Il s’agit là d’une traduction fidèle dans un programme politique de la pensée de Paul sur les institutions, qui répond d’ailleurs à une exigence démocratique émergeant de nombreuses luttes sectorielles : dans la santé, avec la revendication d’une démocratie sanitaire ; sur les transports et mobilités, avec la revendication de conférences régionales avec les usagers et les syndicats pour sortir du face à face entre les présidences de région et la SNCF ; démocratie encore pour sortir des conflits sur le partage des usages de l’eau. Au grand rassemblement national de Lure (Haute-Saône) sur les services publics en mai 2023, la nécessité d’une planification des besoins en services publics élaborée à partir des territoires a été largement évoquée.
Pour autant, de l’inscription officielle dans un projet à un portage politique effectif et efficace, il y a une marche très haute qui reste à franchir. Elle passe par la diffusion de ces idées, mais aussi par l’effet d’attraction des premières expérimentations, qui nous manquent aujourd’hui. Là où il y a des tentatives, en Bourgogne Franche-Comté par exemple, la proposition de « conférence régionale permanente pour l’emploi, la formation et la transformation écologique »portée par le groupe des élu .e.s communistes se heurte aux pratiques et traditions de la direction social-démocrate de la région : « l’emploi et la formation sont ainsi dissociés de la stratégie de développement économique, qui n’est élaborée qu’avec les acteurs économiques. Les services publics sont absents de ces instances, si bien que les besoins de formation et d’emploi sont principalement élaborés à partir des besoins des entreprises tels qu’elles les définissent. Les organisations de salariés ne sont pas systématiquement associées. Il manque des outils pour réaliser le suivi des orientations stratégiques, et mesurer l’efficacité des dispositifs mis en œuvre. Quant au suivi des engagements pris par les entreprises qui sollicitent des aides, il intervient a posteriori et ne constitue pas un levier de planification. La fonction de planification est ainsi diluée et revient en dernier ressort aux entreprises privées. [2]»

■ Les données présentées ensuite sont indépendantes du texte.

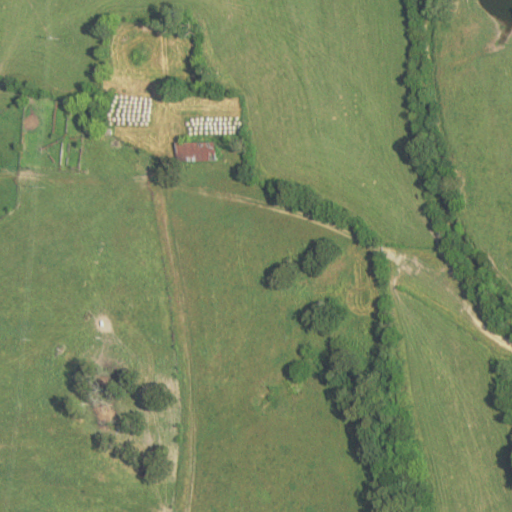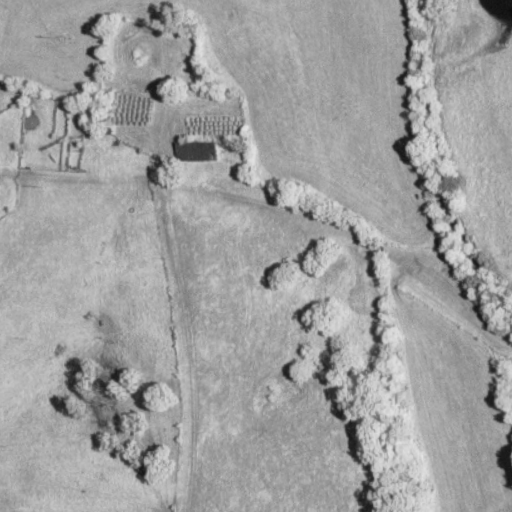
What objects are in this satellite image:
building: (193, 152)
road: (191, 346)
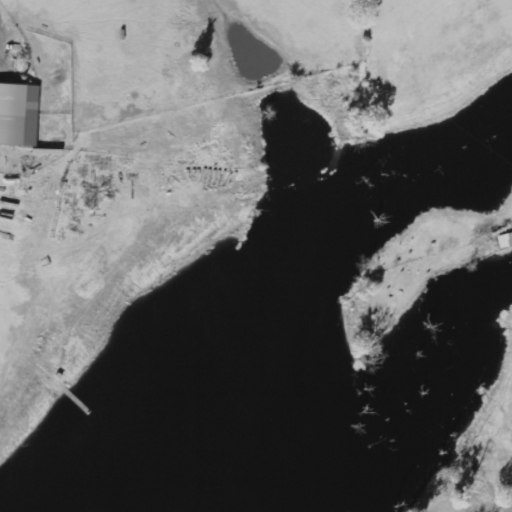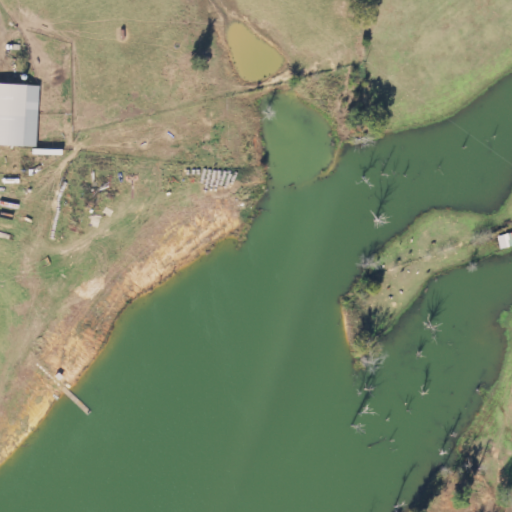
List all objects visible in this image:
building: (18, 114)
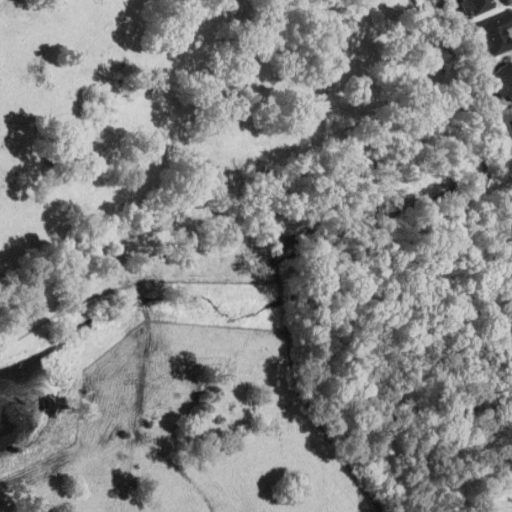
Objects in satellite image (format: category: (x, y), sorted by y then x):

On mesure donc le chemin à parcourir dans l’expérimentation concrète dont nous avons besoin pour prolonger et faire évoluer la réflexion théorique sur ces nouvelles institutions, un point de vue d’ailleurs développé par Paul, parfaitement lucide sur les limites d’une théorie révolutionnaire qui n’est pas nourrie par la praxis, comme le montre cette citation qui sera ma conclusion :
« L’avancée des conceptions théoriques critiques ou de valeurs éthiques de la tendance autogestionnaire, si importante soit-elle, ne suffit pas. Ces avancées conceptuelles et éthiques devraient déboucher sur des constructions institutionnelles même partielles de contrôles nouveaux effectifs des travailleurs et des citoyens, des partages de pouvoirs et des concertations réelles, pour dépasser non seulement l’utopisme spéculatif, mais encore les illusions scientistes ou d’éthique intégriste, de tendance totalitaire, ou bien les illusions réformistes (d’expressions récupérées des populations) ne tendant qu’à aménager les rapports de domination délégataire»[3].
[1] Paul Boccara, « Théorie marxiste et voies autogestionnaires de la révolution en France », La pensée n°249, janvier 1986.
[2] Extrait d’une note rédigée par Muriel Ternant, présidente du groupe Communistes et Républicains de la région Bourgogne – Franche-Comté, en charge de la délégation « dialogue social territorial », intitulée Vers des conférences régionales pour l’emploi, la formation et la transformation écologique des productions.
[3] Paul Boccara, Pour des institutions permettant des avancées autogestionnaires et une maîtrise des marchés, colloque international 5,6,7 décembre 1991, Paris, L’Arche de la Défense, p. 29.